Packet-based data networks continue to grow in importance, and it is often desirable to implement real-time security monitoring for network traffic associated with these packet-based networks. In addition, it is often desirable to apply a variety of different security tests to the packet traffic within the packet network communication system. To meet these various security monitoring and test needs, many network communication systems serially scan packets using multiple in-line network security tools prior to deeming input packets safe or secure enough to be forwarded on to network destinations.
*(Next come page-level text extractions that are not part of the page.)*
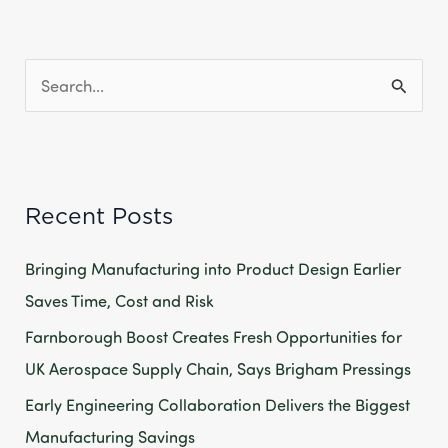
S
e
a
r
Recent Posts
c
h
Bringing Manufacturing into Product Design Earlier
f
Saves Time, Cost and Risk
o
Farnborough Boost Creates Fresh Opportunities for
r
UK Aerospace Supply Chain, Says Brigham Pressings
:
Early Engineering Collaboration Delivers the Biggest
Manufacturing Savings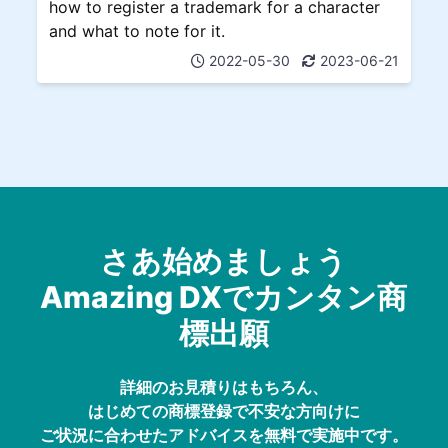
how to register a trademark for a character
and what to note for it.
2022-05-30
2023-06-21
さあ始めましょう
Amazing DXでカンタン商
標出願
詳細のお見積りはもちろん、
はじめての商標登録で不安な方向けに
ご状況に合わせたアドバイスを無料で実施中です。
For these prior solutions, input packets from network sources are sent through a series of in-line network security tools prior to being forwarding on as secure or safe packets to network destinations.
FIG. 1 (Prior Art) is a block diagram of an example embodiment 100 for a network communication system including a network packet forwarding system 110 that serially forwards incoming network packets 104 from network packet sources 102 through a series of in-line security tools (TOOL1, TOOL2, TOOL3) 112, 114, and 116 before providing secure network packets 106 to network packet destinations 108. In particular, when each input packet is received, the packet forwarding system 110 forwards the input packet to a first security tool (TOOL 1) 112 as indicated by arrow 120. The first security tool 112 processes the packet according to its internal security processing procedures and returns the packet to the network packet forwarding system 110 as indicated by arrow 122, assuming that the packet is not blocked or dropped by the first security tool 112, for example, because it has been deemed an insecure packet by the first security tool 112. The packet forwarding system 110 then forwards the input packet to a second security tool (TOOL 2) 114 as indicated by arrow 124. Similar to the first security tool 112, the second security tool 114 processes the packet according to its internal security processing procedures and returns the packet to the network packet forwarding system 110 as indicated by arrow 126, assuming again that the packet is not blocked or dropped by the second security tool 114, for example, because it has been deemed an insecure packet by the second security tool 114. The packet forwarding system 110 then forwards the input packet to a third security tool (TOOL 3) 116 as indicated by arrow 128. Similar to the other security tools 112 and 114, the third security tool 116 processes the packet according to its internal security processing procedures and returns the packet to the network packet forwarding system 110 as indicated by arrow 130, assuming again that the packet is not blocked or dropped by the third security tool 116, for example, because it has been deemed an insecure packet by the third security tool 116. After the last security tool 116 returns the packet, the network packet forwarding system 110 forwards the packet as a secure network packet to one or more of the network packet destinations 108.
Thus, for the example embodiment 100 that includes three security tools, a series of six communications 120, 122, 124, 126, 128, and 130 are used to pass each input packet in sequence to the different security tools 112, 114, and 116 for processing. The overall latency for this security processing, therefore, is the sum of the individual processing latencies for the security tools 112, 114, and 116 plus the latencies for four processing hops through the network packet forwarding system 110 itself as represented by dashed lines 132, 134, 136, and 138. This latency can become significant, depending upon the combined latencies of the different security tools, particularly where the number and/or complexity of the security tools is increased for a particular network communication system.